Cautiously, Ashley did so—withholding her number and prepared to hang up if it was anything to do with Jack. But it was not. It was to do with her mother—or, rather, the family of her late mother who had decided that her neglected offspring must be traced.

It was strange, thought Ashley—as she sat opposite a well-spoken lawyer in his London office one afternoon—how death could sometimes help heal the quarrels of the living. Her maternal grandmother seemed to have been struck by a death-bed bout of guilt and remorse and had amended her will accordingly. She was determined in some small way to compensate the granddaughter she had failed to acknowledge during her lifetime. In fact, she was more than generous—and extremely wealthy. It transpired that Ashley had inherited a substantial amount of money—as well as an extended and scattered family who were curious to meet her.

The money was enough to ensure that Ashley could banish some of her uncertainty about her future. She would certainly need to keep working—but at least now she was going to be able to buy a property of her own. For the first time in her life she could afford a roof over her head—her own place at last. It was her first real experience of security and she discovered she liked it—and that it went a long way in helping her shake off some of her ingrained feelings of inferiority.

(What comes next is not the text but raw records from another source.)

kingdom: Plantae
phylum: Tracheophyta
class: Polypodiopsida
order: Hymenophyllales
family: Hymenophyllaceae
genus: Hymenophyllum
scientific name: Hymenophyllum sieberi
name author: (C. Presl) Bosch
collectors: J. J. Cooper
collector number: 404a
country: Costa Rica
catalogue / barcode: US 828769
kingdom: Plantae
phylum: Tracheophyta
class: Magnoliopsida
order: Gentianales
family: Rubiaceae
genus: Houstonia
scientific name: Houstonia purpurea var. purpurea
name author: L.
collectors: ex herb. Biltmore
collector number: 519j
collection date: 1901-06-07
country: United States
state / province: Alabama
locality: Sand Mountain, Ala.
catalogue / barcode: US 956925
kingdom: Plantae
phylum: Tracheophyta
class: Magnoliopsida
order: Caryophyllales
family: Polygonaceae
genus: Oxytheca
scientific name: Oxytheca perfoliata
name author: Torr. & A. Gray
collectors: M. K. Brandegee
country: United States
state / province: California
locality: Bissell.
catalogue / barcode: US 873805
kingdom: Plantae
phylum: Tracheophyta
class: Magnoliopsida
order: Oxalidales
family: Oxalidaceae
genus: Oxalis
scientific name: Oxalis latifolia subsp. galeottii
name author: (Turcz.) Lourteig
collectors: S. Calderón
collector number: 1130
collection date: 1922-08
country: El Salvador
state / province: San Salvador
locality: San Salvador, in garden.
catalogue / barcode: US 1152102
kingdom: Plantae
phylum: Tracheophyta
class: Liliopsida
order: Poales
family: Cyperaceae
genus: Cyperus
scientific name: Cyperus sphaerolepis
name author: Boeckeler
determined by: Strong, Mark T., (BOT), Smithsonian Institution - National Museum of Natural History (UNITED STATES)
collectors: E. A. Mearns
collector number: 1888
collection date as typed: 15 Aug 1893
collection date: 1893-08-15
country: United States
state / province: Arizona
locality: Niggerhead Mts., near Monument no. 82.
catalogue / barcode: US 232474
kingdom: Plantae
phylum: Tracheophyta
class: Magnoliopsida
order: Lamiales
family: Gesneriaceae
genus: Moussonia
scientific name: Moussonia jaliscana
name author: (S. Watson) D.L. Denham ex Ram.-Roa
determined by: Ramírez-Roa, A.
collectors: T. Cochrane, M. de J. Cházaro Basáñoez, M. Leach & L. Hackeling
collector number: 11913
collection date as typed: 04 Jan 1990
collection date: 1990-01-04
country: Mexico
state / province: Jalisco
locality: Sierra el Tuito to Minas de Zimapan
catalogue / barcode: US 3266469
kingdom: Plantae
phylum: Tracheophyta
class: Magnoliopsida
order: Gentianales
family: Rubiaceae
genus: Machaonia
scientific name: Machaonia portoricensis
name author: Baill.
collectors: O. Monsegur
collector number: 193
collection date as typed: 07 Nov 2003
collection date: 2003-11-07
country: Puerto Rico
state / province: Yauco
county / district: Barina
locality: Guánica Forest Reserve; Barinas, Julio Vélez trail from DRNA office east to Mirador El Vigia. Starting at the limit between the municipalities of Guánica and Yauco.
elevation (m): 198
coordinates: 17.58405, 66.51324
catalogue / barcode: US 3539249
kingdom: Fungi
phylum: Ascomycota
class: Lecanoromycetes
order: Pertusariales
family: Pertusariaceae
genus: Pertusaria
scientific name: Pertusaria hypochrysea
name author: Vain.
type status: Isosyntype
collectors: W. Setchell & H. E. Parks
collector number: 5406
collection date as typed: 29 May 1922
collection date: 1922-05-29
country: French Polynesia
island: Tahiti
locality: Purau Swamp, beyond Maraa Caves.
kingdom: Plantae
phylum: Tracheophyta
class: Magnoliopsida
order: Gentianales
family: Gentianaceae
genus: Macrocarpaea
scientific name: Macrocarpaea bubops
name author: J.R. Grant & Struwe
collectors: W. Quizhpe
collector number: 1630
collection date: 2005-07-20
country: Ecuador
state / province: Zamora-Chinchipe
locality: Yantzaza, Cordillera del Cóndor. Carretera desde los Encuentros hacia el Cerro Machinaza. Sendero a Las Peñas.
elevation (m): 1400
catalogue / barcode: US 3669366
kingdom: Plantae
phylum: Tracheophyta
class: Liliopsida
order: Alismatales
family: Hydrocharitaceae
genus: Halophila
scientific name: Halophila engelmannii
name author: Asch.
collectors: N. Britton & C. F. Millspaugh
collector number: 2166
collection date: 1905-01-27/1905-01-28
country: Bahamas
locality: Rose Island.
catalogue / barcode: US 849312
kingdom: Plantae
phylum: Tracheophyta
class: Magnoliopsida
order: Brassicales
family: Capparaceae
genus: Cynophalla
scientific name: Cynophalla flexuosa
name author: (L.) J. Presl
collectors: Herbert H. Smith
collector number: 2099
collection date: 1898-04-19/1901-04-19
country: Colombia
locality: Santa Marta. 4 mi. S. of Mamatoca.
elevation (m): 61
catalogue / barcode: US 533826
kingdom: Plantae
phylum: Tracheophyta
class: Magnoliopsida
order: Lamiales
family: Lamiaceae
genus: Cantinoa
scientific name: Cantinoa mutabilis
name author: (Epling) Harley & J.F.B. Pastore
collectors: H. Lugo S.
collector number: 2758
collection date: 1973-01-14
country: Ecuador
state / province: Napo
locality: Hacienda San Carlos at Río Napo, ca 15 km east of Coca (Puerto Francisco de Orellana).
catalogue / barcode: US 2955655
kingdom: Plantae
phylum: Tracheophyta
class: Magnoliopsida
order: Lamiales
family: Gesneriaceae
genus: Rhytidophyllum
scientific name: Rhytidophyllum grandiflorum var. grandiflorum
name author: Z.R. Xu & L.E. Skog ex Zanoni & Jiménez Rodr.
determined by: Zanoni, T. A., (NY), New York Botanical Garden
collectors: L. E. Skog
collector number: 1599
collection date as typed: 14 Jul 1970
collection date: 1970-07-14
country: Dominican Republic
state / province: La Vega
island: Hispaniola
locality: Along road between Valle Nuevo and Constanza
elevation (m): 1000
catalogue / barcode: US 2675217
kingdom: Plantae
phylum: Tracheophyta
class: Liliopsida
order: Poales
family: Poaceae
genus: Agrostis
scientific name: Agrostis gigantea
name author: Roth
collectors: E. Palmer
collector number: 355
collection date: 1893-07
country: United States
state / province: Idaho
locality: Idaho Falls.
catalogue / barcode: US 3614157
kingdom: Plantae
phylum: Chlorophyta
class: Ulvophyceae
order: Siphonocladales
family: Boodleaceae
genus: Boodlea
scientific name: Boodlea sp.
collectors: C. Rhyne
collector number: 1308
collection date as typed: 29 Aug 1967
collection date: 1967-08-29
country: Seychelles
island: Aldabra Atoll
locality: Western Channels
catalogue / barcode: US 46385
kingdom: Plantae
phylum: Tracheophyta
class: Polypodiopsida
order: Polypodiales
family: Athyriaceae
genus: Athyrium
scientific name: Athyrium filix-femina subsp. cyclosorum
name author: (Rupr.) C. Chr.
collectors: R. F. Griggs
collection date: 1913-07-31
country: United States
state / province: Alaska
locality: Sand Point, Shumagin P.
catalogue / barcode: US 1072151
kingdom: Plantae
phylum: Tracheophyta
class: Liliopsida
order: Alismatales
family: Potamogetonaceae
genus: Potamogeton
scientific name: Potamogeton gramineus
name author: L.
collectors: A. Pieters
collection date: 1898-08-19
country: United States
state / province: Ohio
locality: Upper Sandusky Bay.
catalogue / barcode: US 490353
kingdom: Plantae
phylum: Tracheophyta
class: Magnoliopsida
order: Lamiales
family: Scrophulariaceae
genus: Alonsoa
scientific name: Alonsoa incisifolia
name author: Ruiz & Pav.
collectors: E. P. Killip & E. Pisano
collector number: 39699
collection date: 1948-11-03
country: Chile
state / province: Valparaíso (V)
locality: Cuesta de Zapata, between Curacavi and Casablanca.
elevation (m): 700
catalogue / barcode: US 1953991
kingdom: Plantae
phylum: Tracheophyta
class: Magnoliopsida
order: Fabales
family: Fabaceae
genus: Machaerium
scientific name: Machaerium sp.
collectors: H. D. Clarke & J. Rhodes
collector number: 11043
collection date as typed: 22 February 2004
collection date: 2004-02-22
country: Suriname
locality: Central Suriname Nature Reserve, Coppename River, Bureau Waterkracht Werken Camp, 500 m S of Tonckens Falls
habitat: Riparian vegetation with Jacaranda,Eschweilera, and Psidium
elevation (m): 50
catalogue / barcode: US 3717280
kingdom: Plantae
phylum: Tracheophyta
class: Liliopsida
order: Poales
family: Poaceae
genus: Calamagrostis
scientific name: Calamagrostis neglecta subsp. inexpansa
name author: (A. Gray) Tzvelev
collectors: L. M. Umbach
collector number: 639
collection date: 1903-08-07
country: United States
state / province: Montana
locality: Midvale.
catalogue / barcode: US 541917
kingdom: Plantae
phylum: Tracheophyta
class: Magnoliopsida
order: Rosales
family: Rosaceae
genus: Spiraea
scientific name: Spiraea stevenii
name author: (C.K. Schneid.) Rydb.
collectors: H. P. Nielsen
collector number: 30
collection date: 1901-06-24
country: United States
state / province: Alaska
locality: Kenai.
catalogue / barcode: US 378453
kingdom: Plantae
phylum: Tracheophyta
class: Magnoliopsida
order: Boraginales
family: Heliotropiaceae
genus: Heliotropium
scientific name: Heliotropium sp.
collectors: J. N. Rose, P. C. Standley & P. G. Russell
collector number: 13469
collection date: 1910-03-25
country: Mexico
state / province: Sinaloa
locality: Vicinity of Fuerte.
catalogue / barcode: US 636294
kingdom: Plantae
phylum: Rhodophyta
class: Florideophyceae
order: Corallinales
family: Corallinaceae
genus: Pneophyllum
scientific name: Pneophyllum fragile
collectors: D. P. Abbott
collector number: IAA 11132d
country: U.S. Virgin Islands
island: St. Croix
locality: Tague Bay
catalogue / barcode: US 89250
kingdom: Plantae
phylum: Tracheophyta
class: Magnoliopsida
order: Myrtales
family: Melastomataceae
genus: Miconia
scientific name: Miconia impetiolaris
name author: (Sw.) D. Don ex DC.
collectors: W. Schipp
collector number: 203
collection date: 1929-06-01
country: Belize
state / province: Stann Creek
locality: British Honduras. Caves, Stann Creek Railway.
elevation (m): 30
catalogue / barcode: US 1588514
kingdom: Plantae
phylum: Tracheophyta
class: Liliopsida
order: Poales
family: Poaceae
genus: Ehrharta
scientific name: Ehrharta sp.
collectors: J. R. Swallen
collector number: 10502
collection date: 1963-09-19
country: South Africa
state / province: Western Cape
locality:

Her habitual reserve initially made her baulk at the thought of getting to know a whole batch of newly discovered relations—but the aching hole in her heart left by the end of her affair with Jack made her make a tentative move towards meeting them. A large family party followed—a confusing and noisy affair which left Ashley feeling faintly bemused. But to her surprise, she was welcomed into the fold and she quickly began to know and to love her little nieces and nephews. Her weekends now began to include occasional trips to Gloucestershire, where many of them were based—and having her own family gave her another unfamiliar taste of security, and of roots.

But the second thing which happened rocked Ashley’s world far more than an unexpected inheritance. Another phone call arrived from the agency—with Julia moaning that she felt like her personal secretary—telling her that Christine had been in touch and was pleading with Ashley to ring her, urgently.